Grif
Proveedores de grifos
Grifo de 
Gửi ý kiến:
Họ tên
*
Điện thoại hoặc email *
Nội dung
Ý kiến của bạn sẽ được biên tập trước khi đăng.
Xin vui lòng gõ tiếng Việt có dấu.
·····
§ **Task statement**
Exact retyping of all the entries is required.

§ **Solution**
Grif
Proveedores de grifos
Grifo de 
Gửi ý kiến:
Họ tên
*
Điện thoại hoặc email *
Nội dung
Ý kiến của bạn sẽ được biên tập trước khi đăng.
Xin vui lòng gõ tiếng Việt có dấu.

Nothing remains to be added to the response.